Apalagi ketika si sulung memaksa mereka nekat menembus hujan deras menyeberangi sungai yang lebar untuk menghemat waktu walau permukaan airnya sedang naik dan deras. Di perjalanan mereka berpapasan dengan Pak Harjo (Slamet Rahardjo), salah seorang tetua desa, yang sebenarnya meminta anak-anak Syakir kembali ke rumah.
Mudah ditebak, keempat anak Syakir nekat dan bencana pun terjadi. Mereka tergulung banjir bandang, yang sayangnya secara visual ditampilkan dengan tidak terlalu meyakinkan. Setelah menghabiskan durasi hampir separuh waktu tayang film cerita baru masuk ke ”menu utama” penggambaran siksa neraka.

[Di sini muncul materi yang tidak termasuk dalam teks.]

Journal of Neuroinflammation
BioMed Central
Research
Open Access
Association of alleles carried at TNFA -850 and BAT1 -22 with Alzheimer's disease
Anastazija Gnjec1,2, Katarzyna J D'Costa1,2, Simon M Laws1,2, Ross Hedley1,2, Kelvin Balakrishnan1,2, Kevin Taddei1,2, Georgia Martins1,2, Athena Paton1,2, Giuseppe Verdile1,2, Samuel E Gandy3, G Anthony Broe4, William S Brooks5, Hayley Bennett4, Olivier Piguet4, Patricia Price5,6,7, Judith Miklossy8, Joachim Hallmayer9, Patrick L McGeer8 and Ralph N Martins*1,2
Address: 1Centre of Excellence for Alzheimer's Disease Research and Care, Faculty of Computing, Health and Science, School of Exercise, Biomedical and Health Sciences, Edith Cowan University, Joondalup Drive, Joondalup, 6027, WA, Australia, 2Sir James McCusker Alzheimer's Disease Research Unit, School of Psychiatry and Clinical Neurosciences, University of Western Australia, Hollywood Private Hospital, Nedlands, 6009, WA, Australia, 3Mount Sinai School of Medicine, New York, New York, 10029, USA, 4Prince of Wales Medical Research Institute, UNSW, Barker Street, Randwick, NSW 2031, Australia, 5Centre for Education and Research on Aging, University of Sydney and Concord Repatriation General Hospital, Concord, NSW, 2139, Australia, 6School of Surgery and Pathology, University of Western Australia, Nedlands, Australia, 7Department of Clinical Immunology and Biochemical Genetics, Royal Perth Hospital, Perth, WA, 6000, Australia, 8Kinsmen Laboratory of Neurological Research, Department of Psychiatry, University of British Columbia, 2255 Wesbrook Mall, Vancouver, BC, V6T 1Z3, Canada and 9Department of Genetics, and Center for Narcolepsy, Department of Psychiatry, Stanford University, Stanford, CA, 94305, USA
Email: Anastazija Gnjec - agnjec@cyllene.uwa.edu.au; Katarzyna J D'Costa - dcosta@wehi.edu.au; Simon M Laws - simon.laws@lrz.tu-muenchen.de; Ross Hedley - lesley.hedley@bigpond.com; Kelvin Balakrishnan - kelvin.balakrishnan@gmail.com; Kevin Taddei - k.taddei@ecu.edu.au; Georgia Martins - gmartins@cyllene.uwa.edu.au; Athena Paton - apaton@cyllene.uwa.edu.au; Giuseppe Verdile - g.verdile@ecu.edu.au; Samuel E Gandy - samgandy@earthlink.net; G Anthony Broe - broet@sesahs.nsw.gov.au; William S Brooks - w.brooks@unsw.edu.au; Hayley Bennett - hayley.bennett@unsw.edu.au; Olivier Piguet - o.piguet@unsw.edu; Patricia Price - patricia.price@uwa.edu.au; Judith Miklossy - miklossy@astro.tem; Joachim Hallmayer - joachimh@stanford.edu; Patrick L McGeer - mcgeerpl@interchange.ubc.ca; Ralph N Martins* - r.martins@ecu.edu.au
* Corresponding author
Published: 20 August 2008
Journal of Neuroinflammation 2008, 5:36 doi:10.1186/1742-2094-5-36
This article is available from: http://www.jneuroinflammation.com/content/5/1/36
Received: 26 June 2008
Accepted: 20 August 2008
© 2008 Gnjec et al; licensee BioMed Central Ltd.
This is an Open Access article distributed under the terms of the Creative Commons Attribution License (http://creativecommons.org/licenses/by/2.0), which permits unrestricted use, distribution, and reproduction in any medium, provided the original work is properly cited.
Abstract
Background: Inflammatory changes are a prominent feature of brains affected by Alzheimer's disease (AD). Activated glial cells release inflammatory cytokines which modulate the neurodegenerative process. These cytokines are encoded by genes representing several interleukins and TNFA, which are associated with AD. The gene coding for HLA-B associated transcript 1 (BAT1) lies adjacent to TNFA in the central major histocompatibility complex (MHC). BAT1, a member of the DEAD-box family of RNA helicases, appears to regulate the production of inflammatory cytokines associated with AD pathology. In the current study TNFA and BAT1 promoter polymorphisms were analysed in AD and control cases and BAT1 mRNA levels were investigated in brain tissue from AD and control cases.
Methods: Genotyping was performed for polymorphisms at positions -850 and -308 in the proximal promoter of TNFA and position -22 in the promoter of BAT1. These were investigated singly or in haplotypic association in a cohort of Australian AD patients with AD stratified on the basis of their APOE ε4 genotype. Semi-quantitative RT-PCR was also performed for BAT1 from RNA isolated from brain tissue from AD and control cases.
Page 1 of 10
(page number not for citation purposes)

Walau terkesan menggampangkan, dalam adegan siksa neraka ini digambarkan berbagai macam dosa serta ancaman siksaan yang bakal diterima di neraka. Selain itu, digambarkan pula bahwa setiap anak sang ustaz ternyata punya dosa dan kesalahan yang selama ini disembunyikan dan baru diketahui kedua orangtuanya belakangan.
Sepanjang babak penggambaran siksa neraka, adegan dipenuhi kengerian suasana neraka serta siksaan yang ditimpakan. Para penghuni neraka digambarkan berpakaian compang-camping, Sebagian dibelenggu dengan rantai dan ada pula yang kepalanya dipasangi alat penyiksa berupa paku-paku raksasa yang tajam.
Salah satu adegan penyiksaan ikonik seperti digambarkan dalam versi komiknya juga dihadirkan, yaitu ketika tubuh salah seorang pendosa ditimpa setrika panas membara berukuran raksasa. Adegan ini sepertinya dibuat semirip mungkin dengan versi komik.
Hal itu lantaran visual alat setrika yang digunakan masih berbentuk setrika model lama, belum menggunakan listrik, tetapi diisi bara arang terlebih dulu saat akan digunakan. Setrika model itu populer dan menjadi bagian dari peralatan rumah tangga masyarakat di era 1980-an.
Adegan lain yang dibuat mirip dengan komik adalah saat seorang pendosa disiksa dengan cara dipotong bagian tubuhnya menggunakan gergaji raksasa atau dipotong lidahnya dengan gunting besar. Darah digambarkan muncrat dengan teriakan-teriakan kesakitan menyayat hati dari mereka yang tengah disiksa.
Semua penggambaran neraka dalam cerita dikisahkan berasal dari penglihatan ”istimewa” yang dimiliki Tyas saat tengah mati suri. Dengan begitu, apa yang ditampilkan sebenarnya memang bukan bagian dari tahap final siksa neraka yang sebenarnya, melainkan sekadar ”bocoran”. (c-hu)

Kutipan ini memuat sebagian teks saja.